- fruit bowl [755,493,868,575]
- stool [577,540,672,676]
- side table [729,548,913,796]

☆ ☆ ☆ ☆ ☆ ☆ ☆

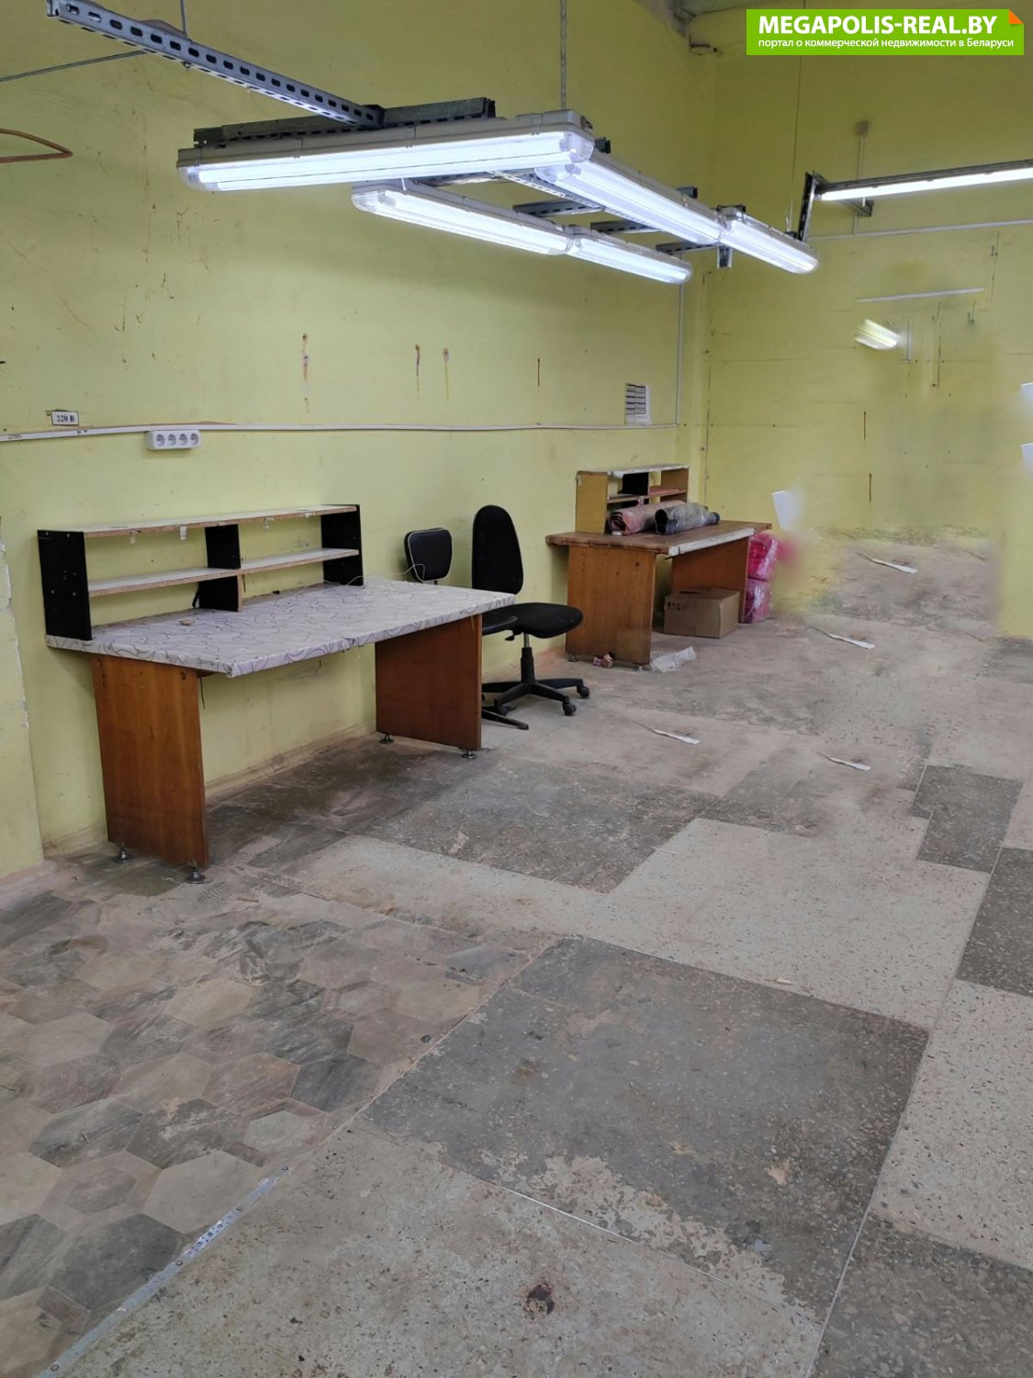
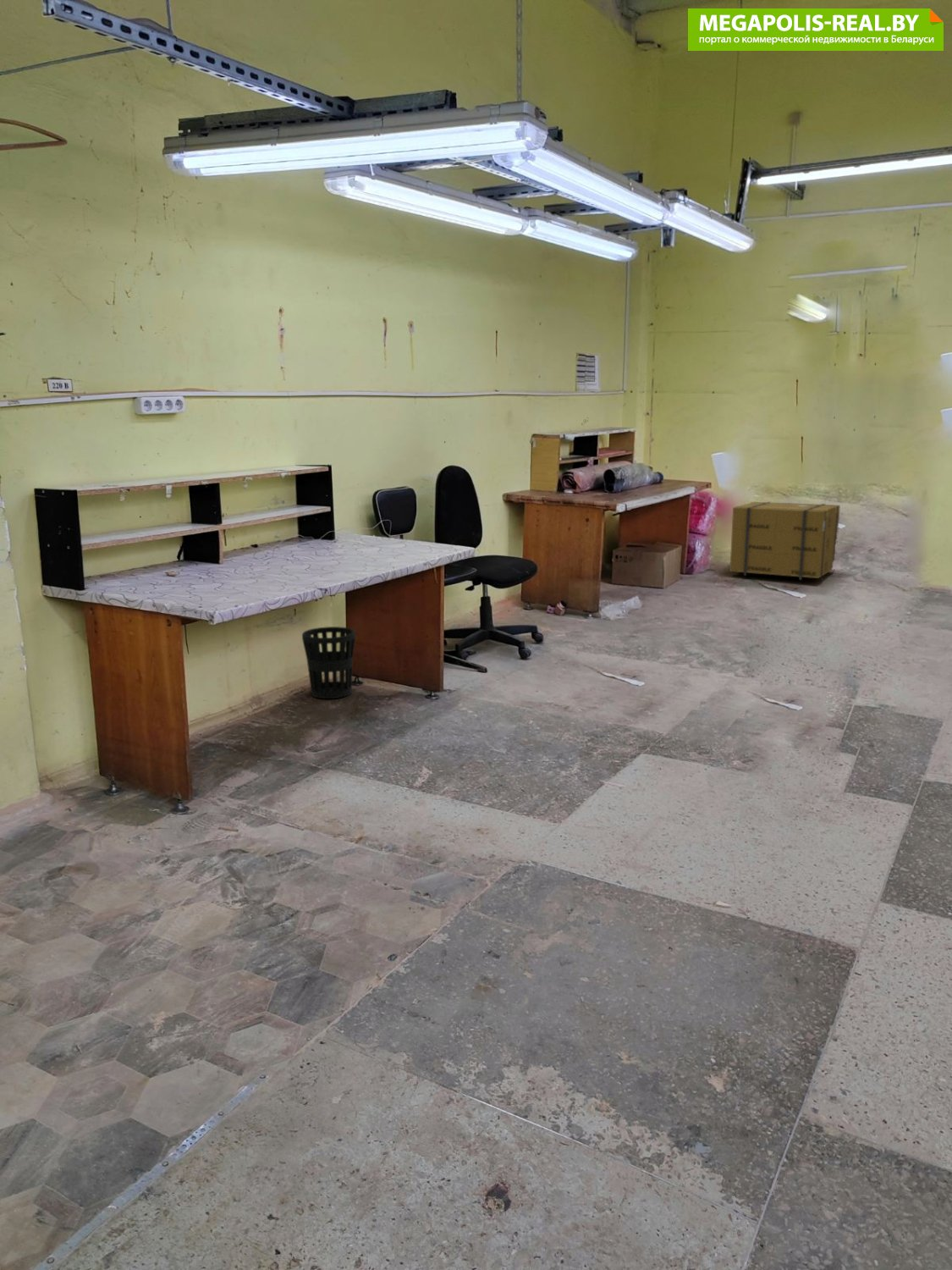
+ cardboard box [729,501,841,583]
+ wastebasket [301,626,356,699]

☆ ☆ ☆ ☆ ☆ ☆ ☆

§ Your assignment: Using the data above, transcribe the lines that run from the line with "- fruit bowl [755,493,868,575]" to the line with "- side table [729,548,913,796]", both ends kept, and output nothing else.

§ Exercise result:
- fruit bowl [755,493,868,575]
- stool [577,540,672,676]
- side table [729,548,913,796]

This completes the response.